Wetenschap
1. Koolhydraten: Deze bestaan uit suikermoleculen die aan elkaar zijn gekoppeld. Voorbeelden zijn:
* zetmeel: Gevonden in granen, aardappelen en ander zetmeelrijk voedsel. Het is een complex koolhydraat dat afbreekt in glucose (suiker) voor energie.
* glycogeen: Dit is de opslagvorm van glucose bij dieren, gevonden in de lever en spieren.
2. eiwitten: Eiwitten bestaan uit lange ketens van aminozuren. Ze zijn essentieel voor het bouwen en repareren van weefsels, het maken van enzymen en vele andere vitale functies. Voorbeelden zijn:
* collageen: Een belangrijk structureel eiwit gevonden in huid, botten, pezen en kraakbeen.
* Hemoglobin: Het eiwit dat in rode bloedcellen wordt gevonden dat zuurstof in het hele lichaam draagt.
3. vetten (lipiden): Vetten bestaan uit glycerol en vetzuren.

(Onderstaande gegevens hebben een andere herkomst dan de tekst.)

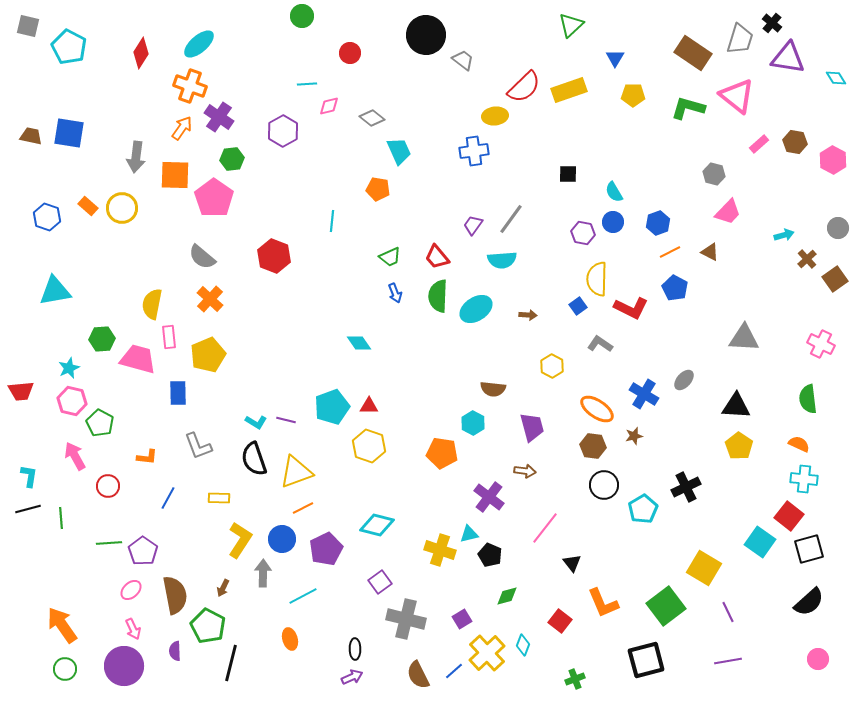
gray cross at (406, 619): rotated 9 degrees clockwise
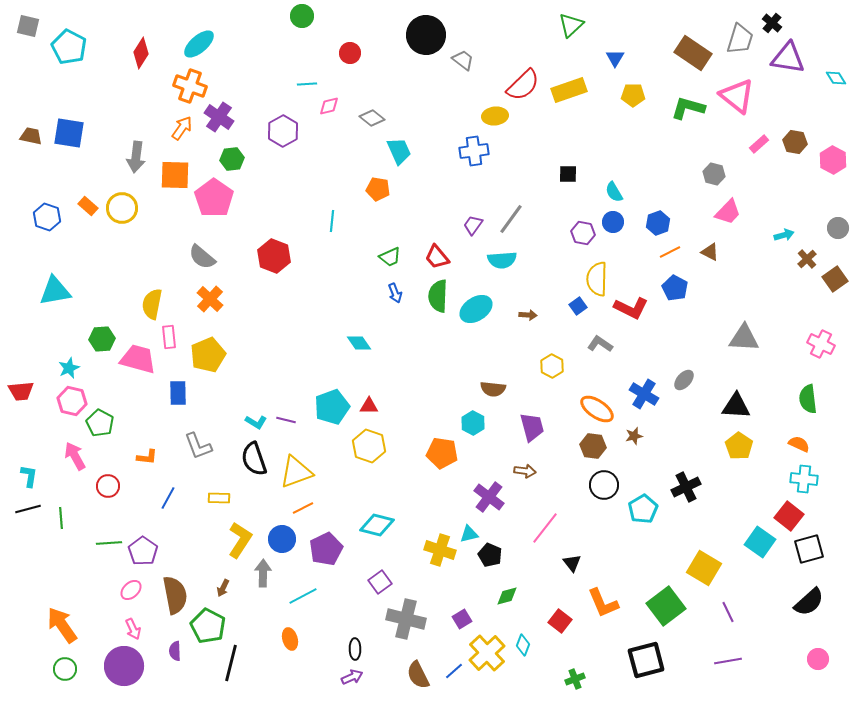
red semicircle at (524, 87): moved 1 px left, 2 px up
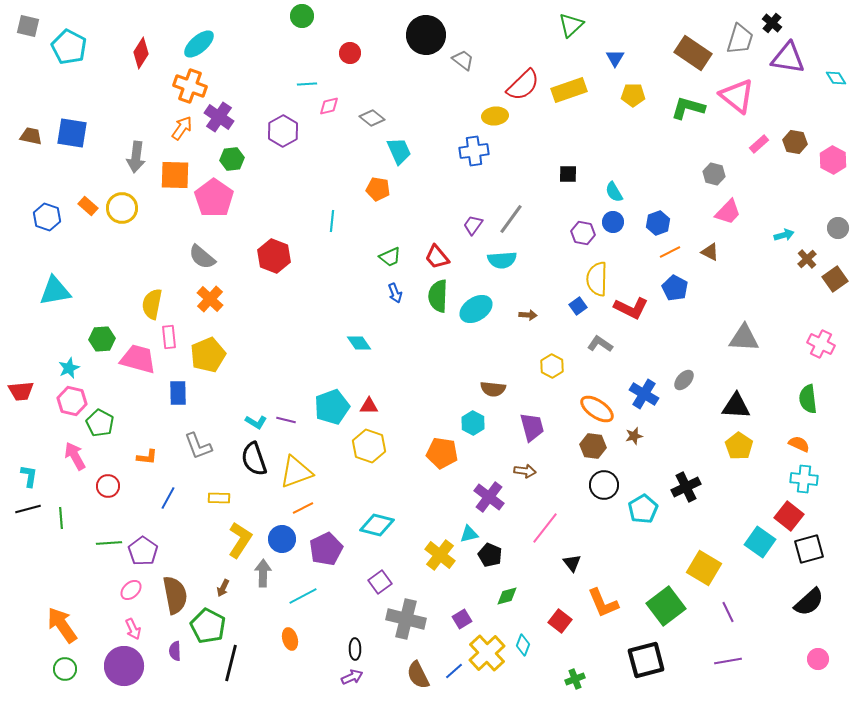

Ze zijn een geconcentreerde energiebron en spelen ook een belangrijke rol in celstructuur en hormoonproductie. Voorbeelden zijn:
* triglyceriden: Het meest voorkomende type vet gevonden in voedsel en opgeslagen in het lichaam.
* cholesterol: Een soort lipide gevonden in dierlijke producten en geproduceerd door het lichaam, essentieel voor celmembranen en hormoonproductie.